- **Text passage**:
========
I would suggest the Beman 9.3's, same as the fat boy, just slightly less straight that I doubt most anyone would really notice. Very affordable.


----------



## RNT (Feb 28, 2007)

I have been shooting gold tip ultralights for 3d. I order shaft only and they run me about $60/dozen. Cant beat them for the money.


----------



## wilkersonhunter (Dec 12, 2007)

*arrows*



williejr said:


> i have used 22's forever and love the heck out of em. but now i'm shootin victory x ringers and i'm very happy with them too.


i shoot the victory x ringers also they fly really well and verry inexpensive also


----------



## Harperman (Sep 3, 2006)

...PSE Radial X-Weave Pro's.....Tough, light, straight, consistant spine, and tough.....Harperman


----------



## MainelyBucks (Jun 14, 2009)

:smile:I shoot PSE radial X weaves . 200 pros @ 28" with blazer vains and 75 grain combo points @ 67# with a 30 1/2" draw on my XFORCE DREAM SEASON. Right now I m currently @ 320fps.......1 pin from 10 to 40 yards...


----------



## IBBW (Mar 29, 2005)

GT ultralights.


----------



## JStrebin (Feb 9, 2008)
========
[Transcribed page text]
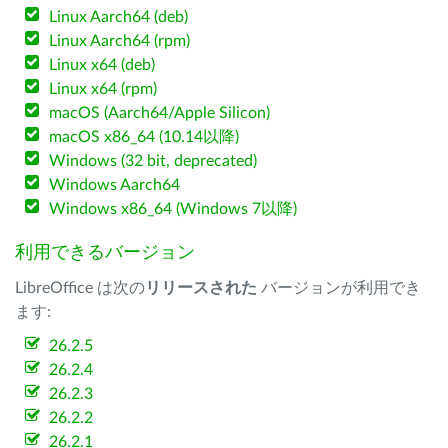
Linux Aarch64 (deb)
Linux Aarch64 (rpm)
Linux x64 (deb)
Linux x64 (rpm)
macOS (Aarch64/Apple Silicon)
macOS x86_64 (10.14以降)
Windows (32 bit, deprecated)
Windows Aarch64
Windows x86_64 (Windows 7以降)
利用できるバージョン
LibreOffice は次の
リリースされた
バージョンが利用でき
ます:
26.2.5
26.2.4
26.2.3
26.2.2
26.2.1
========
- **Exercises to complete**:
1 – Please reproduce every line of the transcribed page text, word for word, leaving the picture out.
2 – Resume the forum thread about arrow choices after its final line.

- **Answers to the exercises**:
1 –
Linux Aarch64 (deb)
Linux Aarch64 (rpm)
Linux x64 (deb)
Linux x64 (rpm)
macOS (Aarch64/Apple Silicon)
macOS x86_64 (10.14以降)
Windows (32 bit, deprecated)
Windows Aarch64
Windows x86_64 (Windows 7以降)
利用できるバージョン
LibreOffice は次の
リリースされた
バージョンが利用でき
ます:
26.2.5
26.2.4
26.2.3
26.2.2
26.2.1

2 –
Fatboy 500's 80 grn nib mini blazers 300 total grains on the dot

Shootin outta my Katera Xl and 27.5 dl and 55 lbs @ 290 fps


----------



## bandit69 (Mar 20, 2008)

Easton Lightspeed 3D


----------



## samhighnam (Dec 2, 2008)

*Fatboys!*

Im shooting easton fatboy 500s with silver unibushings, duravane 1.8 inch vanes. and bohning double click knocks. they weigh 301 grains. which is 1 grain over what i can shoot for ibo


----------



## killasoundz (Jul 6, 2008)

I'm shooting Easton X7 Cobalts 2412, 123gr point cut to 25.25" and 1,8 duravanes with beiter nocks.

Shoot great.


----------



## redneck1409 (May 4, 2009)

x-7 elcipse 2712


----------



## 20ftup (Mar 19, 2007)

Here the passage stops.